For the full year, net profit declined 11.34% to Rs 1032.00 crore in the year ended March 2007 as against Rs 1164.00 crore during the previous year ended March 2006. Sales rose 11.05% to Rs 12129.00 crore in the year ended March 2007 as against Rs 10922.00 crore during the previous year ended March 2006. IPCL is managed by RIL Chairman Mukesh Ambani.

Trent + Kalyani Forge

Net profit of Trent rose 1.72% to Rs 7.10 crore in the quarter ended March 2007 as against Rs 6.98 crore during the previous quarter ended March 2006. Sales rose 19.79% to Rs 108.57 crore in the quarter ended March 2007 as against Rs 90.63 crore during the previous quarter ended March 2006.

For the full year, net profit rose 32.94% to Rs 32.41 crore in the year ended March 2007 as against Rs 24.38 crore during the previous year ended March 2006. Sales rose 31.56% to Rs 455.78 crore in the year ended March 2007 as against Rs 346.44 crore during the previous ear ended March 2006. Does this mean the slowing down of Retail Sales in India ?

Net profit of Kalyani Forge rose 101.10% to Rs 3.66 crore in the quarter ended March 2007 as against Rs 1.82 crore during the previous quarter ended March 2006. Sales rose 40.48% to Rs 51.05 crore in the quarter ended March 2007 as against Rs 36.34 crore during the previous quarter ended March 2006.

For the full year, net profit rose 6.87% to Rs 11.05 crore in the year ended March 2007 as against Rs 10.34 crore during the previous year ended March 2006. Sales rose 23.40% to Rs 182.72 crore in the year ended March 2007 as against Rs 148.07 crore during the previous year ended March 2006.

Reliance Equity Advantage Fund – Avoid

Retail Value Investors should avoid the NFO of Reliance Equity Advantage Fund.
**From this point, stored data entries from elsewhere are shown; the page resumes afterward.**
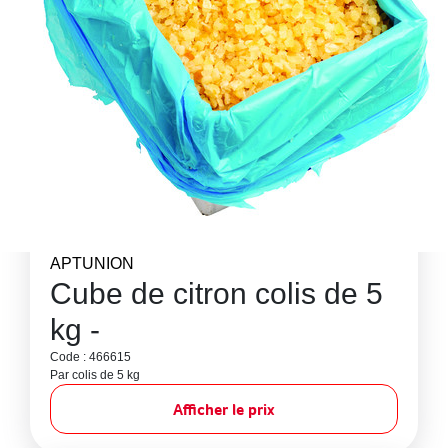
APTUNION
Cube de citron colis de 5
kg -
Code : 466615
Par colis de 5 kg
Afficher le prix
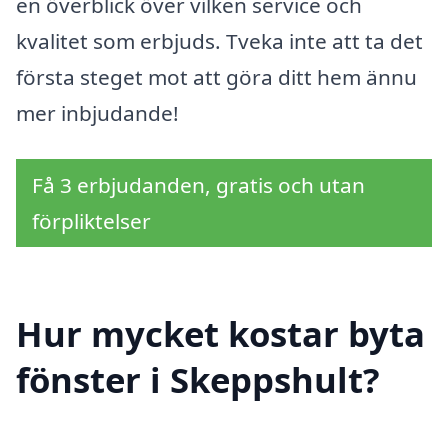
en överblick över vilken service och
kvalitet som erbjuds. Tveka inte att ta det
första steget mot att göra ditt hem ännu
mer inbjudande!
Få 3 erbjudanden, gratis och utan
förpliktelser
Hur mycket kostar byta
fönster i Skeppshult?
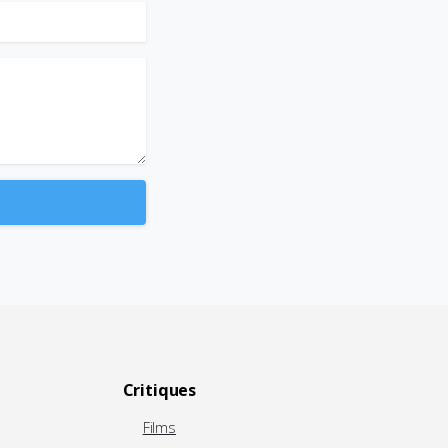
Critiques
Films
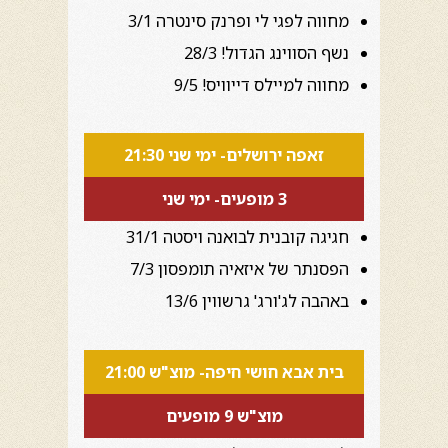
מחווה לפגי לי ופרנק סינטרה 3/1
נשף הסווינג הגדול! 28/3
מחווה למיילס דייוויס! 9/5
זאפה ירושלים- ימי שני 21:30
3 מופעים- ימי שני
חגיגה קובנית לבואנה ויסטה 31/1
הפסנתר של איזאיה תומפסון 7/3
באהבה לג'ורג' גרשווין 13/6
בית אבא חושי חיפה- מוצ"ש 21:00
מוצ"ש 9 מופעים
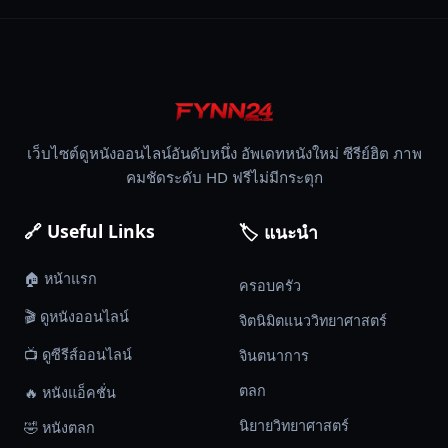
เว็บไซต์ดูหนังออนไลน์อันดับหนึ่ง อัพเดทหนังใหม่ ซีรีย์ฮิต ภาพ
คมชัดระดับ HD ฟรีไม่มีกระตุก
🔗 Useful Links
🏷️ แนะนำ
🏠 หน้าแรก
ครอบครัว
🎬 ดูหนังออนไลน์
จิตนิมิตแนววิทยาศาสตร์
📺 ดูซีรีส์ออนไลน์
จินตนาการ
ตลก
🔥 หนังแอ็คชั่น
นิยายวิทยาศาสตร์
🤣 หนังตลก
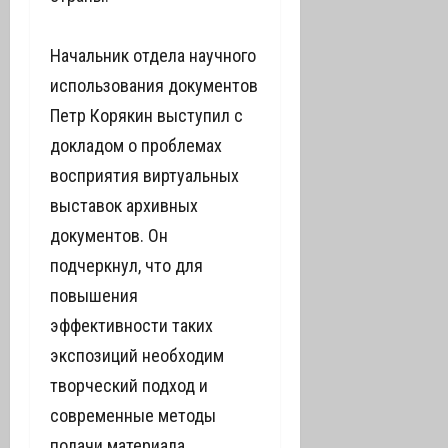
Начальник отдела научного
использования документов
Петр Корякин выступил с
докладом о проблемах
восприятия виртуальных
выставок архивных
документов. Он
подчеркнул, что для
повышения
эффективности таких
экспозиций необходим
творческий подход и
современные методы
подачи материала.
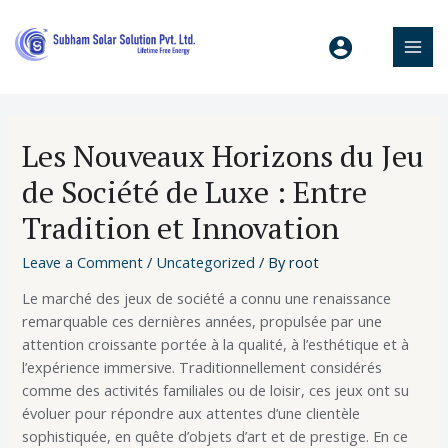
Les Nouveaux Horizons du Jeu
de Société de Luxe : Entre
Tradition et Innovation
Leave a Comment
/
Uncategorized
/ By
root
Le marché des jeux de société a connu une renaissance
remarquable ces dernières années, propulsée par une
attention croissante portée à la qualité, à l’esthétique et à
l’expérience immersive. Traditionnellement considérés
comme des activités familiales ou de loisir, ces jeux ont su
évoluer pour répondre aux attentes d’une clientèle
sophistiquée, en quête d’objets d’art et de prestige. En ce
In quest to become the number one fund house in India and encashing on the the ignorance of Indian retail investors, Reliance Mutual Fund is launching a fund every month which is totally unnecessary.

Reliance Equity Advantage Fund is a Index Fund which will invest 80% in Nifty stocks and the balance 20% in other equities which the fund manager deems fit. Avoid the NFO.

Retail value investors should stick to value investing by means of Systematic Investment Plan.